● **WHAT THIS TASK INVOLVES**
Pull the text lines from every one of the records below and repeat them exactly, leaving the pictures out of your answer.

● **DATA EXTRACT**
++++++++++++++++++++
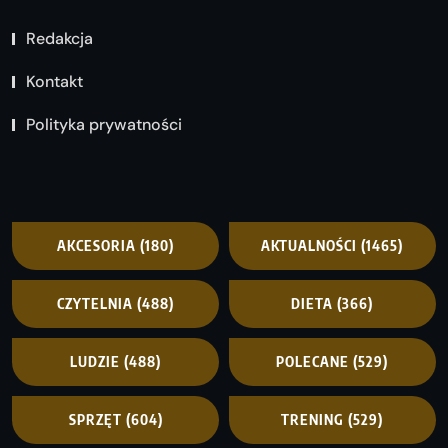
Redakcja
Kontakt
Polityka prywatności
AKCESORIA
(180)
AKTUALNOŚCI
(1465)
CZYTELNIA
(488)
DIETA
(366)
LUDZIE
(488)
POLECANE
(529)
SPRZĘT
(604)
TRENING
(529)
++++++++++++++++++++
● **ANSWER SECTION**
Redakcja
Kontakt
Polityka prywatności
AKCESORIA
(180)
AKTUALNOŚCI
(1465)
CZYTELNIA
(488)
DIETA
(366)
LUDZIE
(488)
POLECANE
(529)
SPRZĘT
(604)
TRENING
(529)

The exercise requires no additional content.